WHAT IS NEEDED :: Gather every line below that contains the word "chart".
*** Opening of PROVIDED DATA ***
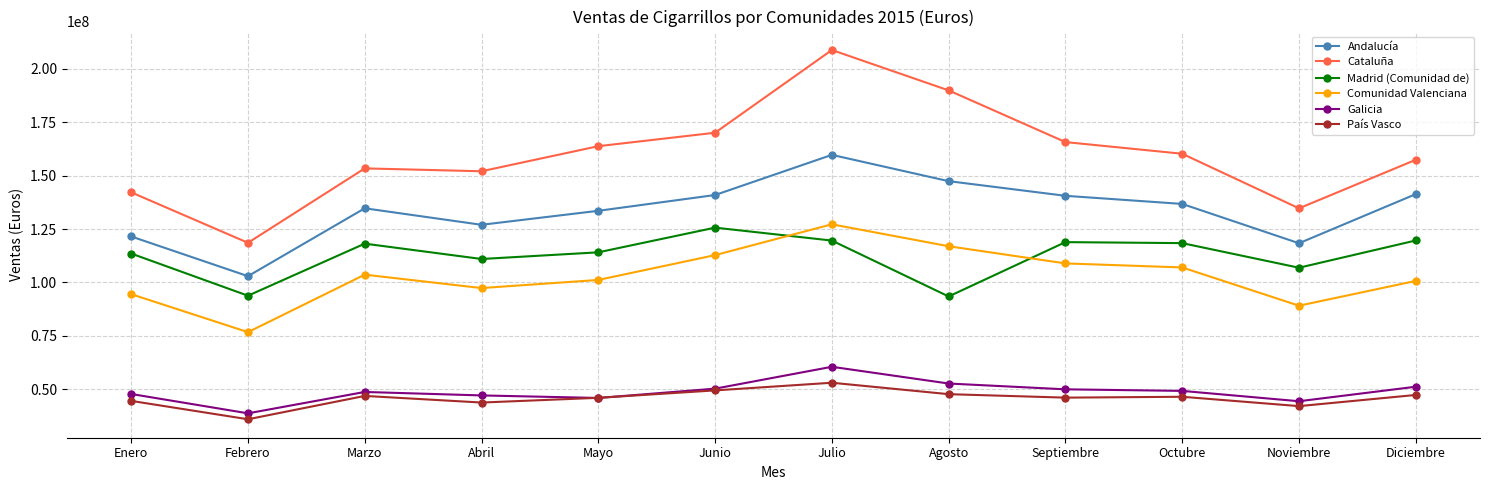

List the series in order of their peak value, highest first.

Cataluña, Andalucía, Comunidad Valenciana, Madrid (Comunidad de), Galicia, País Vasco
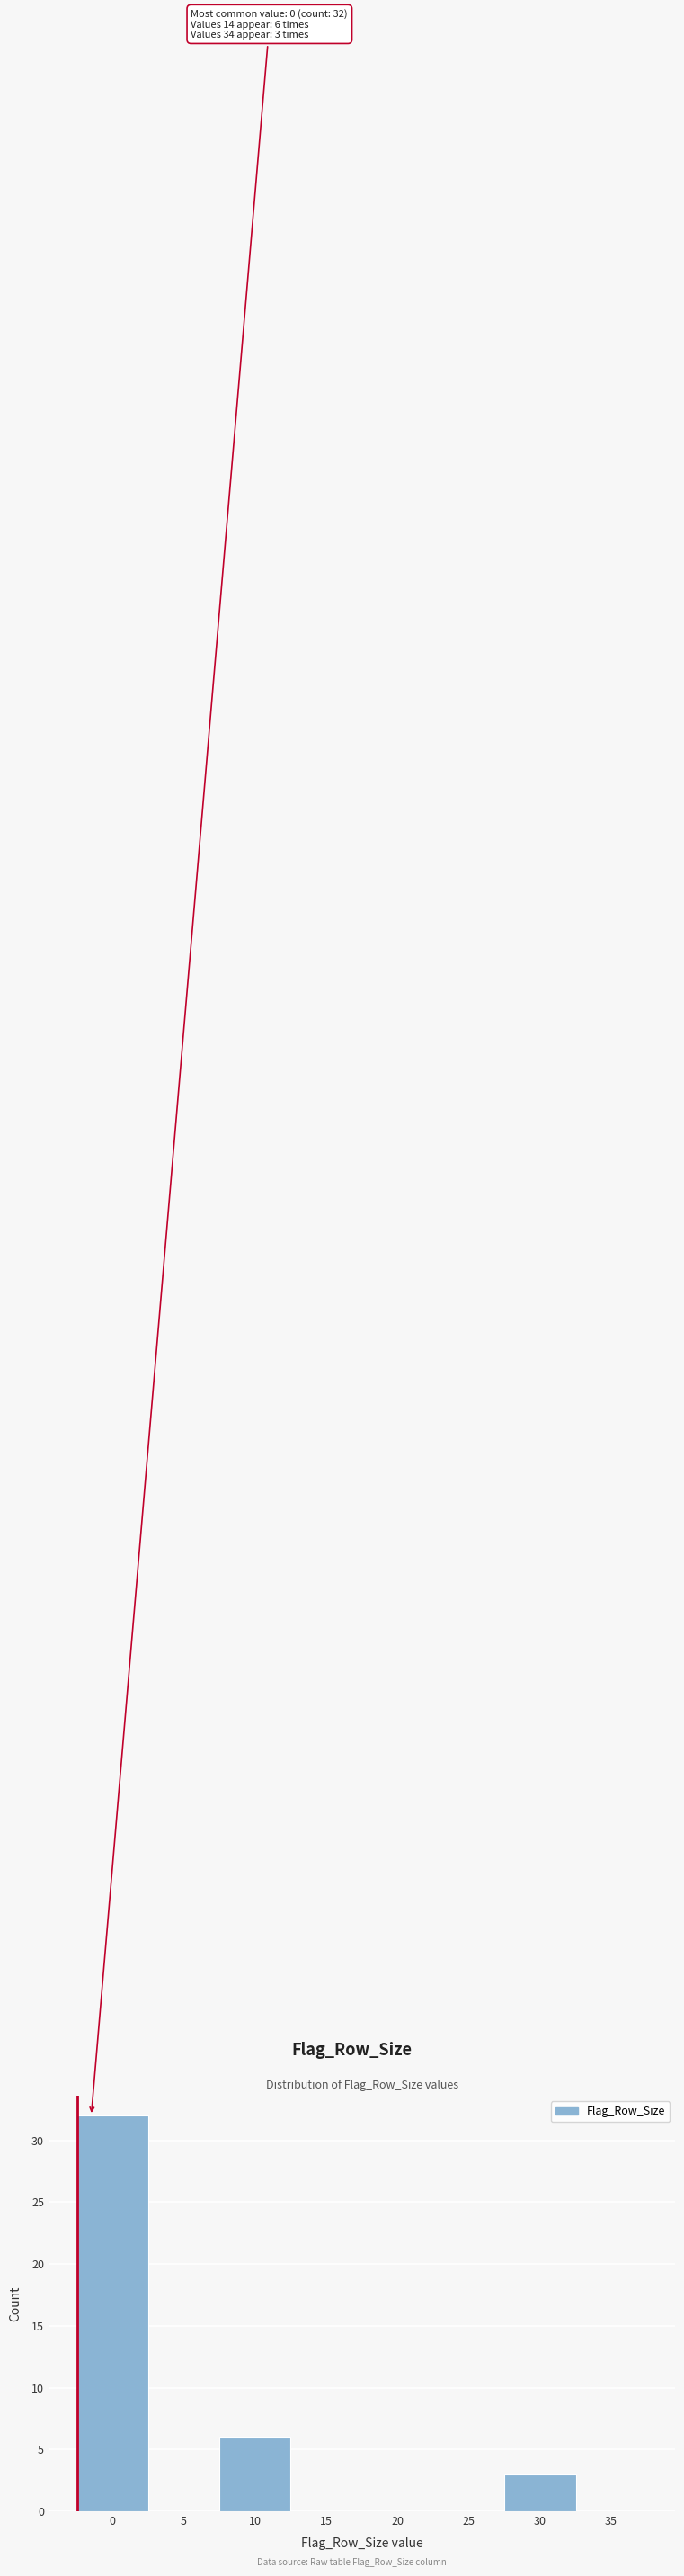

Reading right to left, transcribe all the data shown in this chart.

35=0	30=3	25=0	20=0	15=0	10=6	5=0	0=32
*** Close of PROVIDED DATA ***
ANSWER BELOW ::
Reading right to left, transcribe all the data shown in this chart.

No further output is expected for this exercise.